”Not wond’ring at the present, nor the past”: Dreaming through Time and Space in Shakespeare
Abstract
While the topics of time, space (including geography), and dreams in Shakespeare’s works have been examined individually by critics of different theoretical persuasions, this chapter moves beyond these studies by linking some of Shakespeare’s dizzying conceptions of time and space directly to his interest in dreams. The chapter shows that, in the plays of A Midsummer Night’s Dream (1595), The Taming of the Shrew (c.1591), King Lear, and Cymbeline (1610), Shakespeare uses dreams and their topsy-turvy temporal and spatial logic to create moments of comic or tragic confusion for his characters.

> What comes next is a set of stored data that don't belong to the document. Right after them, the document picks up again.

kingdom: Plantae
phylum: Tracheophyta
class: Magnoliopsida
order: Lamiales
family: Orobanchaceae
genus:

The chapter argues that, in these plays, the characters’ experiences of upside-down spatial and temporal structures as part of (or as a result of) their dreams are not simply tied to dramatic traditions like the comedic convention of misunderstanding and deception (which goes back to classical comedy) but rather reflect a broader cultural understanding of dreams. In fact, putting aside the Renaissance debates about the meanings of dreams (to which an abundance of scholarship has been devoted), the early modern experience of dreams was fundamentally one of temporal and spatial confusion. For example, prophetic dreams and dreams of visitations by the dead, by angels, or by gods – accounts of which abound in the Renaissance – constitute temporal derangements, because they bring the future or the past into the present. Such dreams are mostly found in texts influenced by classical culture or by scriptural passages where God or an angel speaks directly to the dreamer (e.g. Genesis 20:2, Matthew 1:20–23, Matthew 2:13, Matthew 2:19, Numbers 12:6, Job 33:14–18). Shakespeare’s plays themselves contain numerous instances of prophetic or seemingly prophetic dreams: Richard III has a dream in which his victims’ ghosts condemn him to “despair and die”; Calphurnia dreams of Caesar’s murder; Duke Humphrey has a dream that predicts the deaths of the dukes of Somerset and Suffolk; and Brabantio dreams of his daughter Desdemona’s elopement with Othello. While it is of course true that dreams in Shakespeare’s plays come in many forms – they can be not just prophetic or god-sent but also cautionary, demonic, psychophysiological, fictional, or metaphorical – this chapter suggests that Shakespeare repeatedly and consistently depicts the dream state as a condition of temporal and spatial derangement.